For many individuals, a significant challenge is accepting the reality of a breakup. This struggle is often accompanied by a sense of timelessness; the sensation that the hurt will never end, they will never be in a different space, and they will never feel the same way about someone else as they did for that specific person. You can relate to experiencing all these emotions yourself.
A lot of the difficulty with breakups comes from the way our brains develop during early life. The bonding brain distorts time and the inability to see beyond the present moment or pain.
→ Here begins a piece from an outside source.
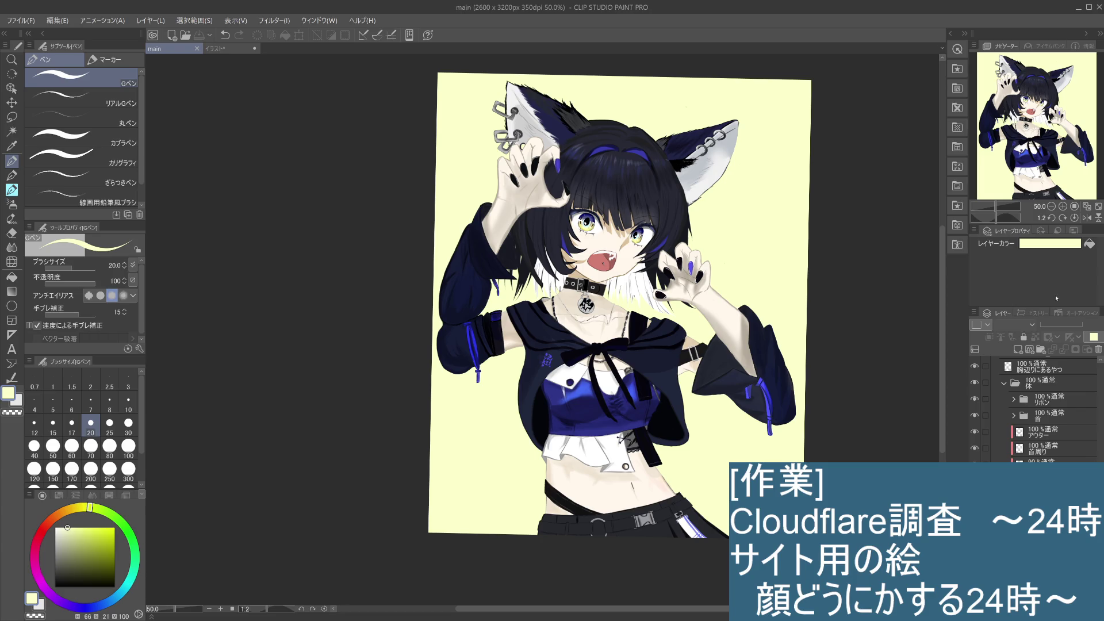
pyautogui.press('ctrl+minus')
Simultaneously, this process can activate the fight-or-flight systems in our body or even cause us to freeze.
These responses are considered safety mechanisms by our brains since younger sections correlate being connected to certain people we bond with as essential for our security. This bond develops early in life since infants cannot survive without caregivers. Consequently, our brains can easily fall back into this pattern, leading to feelings of anxiety, depression, helplessness, anger, or sadness.
How are breakups similar to grieving?
During a breakup, people often experience various stages of emotions: denial, anger, grief, bargaining, and acceptance. These emotions tend to occur in cycles and may not always follow a specific order. They can be like a windmill, constantly rotating through each stage.
In most cases, individuals go through all of these emotions at some point. They may even experience them within a short period, such as five minutes. It is common for people in breakups to discuss their feelings of numbness, disconnection or shock - this is the denial stage.
Denial can also manifest through fantasies of getting back with their former partner or hoping that they will realize what they have lost. This phase is usually a combination of denial and bargaining stages. Remember that these emotions are part of the healing process and are essential for moving forward after a breakup.
For example, picture yourself in a relationship where your values are misaligned, and there's no mutual effort to resolve the issue, leading you to consider ending the relationship. You constantly fluctuate between denial and acceptance, akin to the bargaining stage of Kübler-Ross's grieving process.
How do emotions affect moving past a breakup?
Often, individuals struggle with managing their emotions, comprehending their boundaries, and expressing feelings such as anger, anxiety, or sadness. Consequently, they may not reach the acceptance phase after a difficult experience of a breakup. Reflecting on your own past breakups and analyzing cycles of denial or bargaining could help you notice your instincts and reactions. Embracing acceptance and committing to letting go of that person is essential for moving forward.
True healing starts when you wholeheartedly accept the situation and commit to letting that person go. Only then can you begin moving on with your life. While it's helpful to possess emotional management skills—such as those a therapist might have—it can still take months of concentrated effort to move past the pain and become open to new experiences and relationships again.
When you find yourself overwhelmed by emotions, it's essential to have a space where you can regain your emotional balance and anchor your thoughts. Instead of attempting to control your feelings, think of them as waves reaching the shore. You may choose to fight against them or learn to surf, embracing the challenge that comes with it. Acknowledging that emotional waves are inevitable can provide a healthier perspective, because emotions are always present and give us important information about ourselves, creating connection and meaning in our lives.
If you resist these emotional tides through avoidance or suppression, you might end up building a wall, similar to houses constructed on the beach that eventually get swept away by the sea. Eventually water seeps in and remains stagnant, it creates an unpleasant experience – much like old towels or trunks that have been soaked in seawater for days. This begins feelings of depression, anxiety and makes it impossible to be emotionally available for someone else.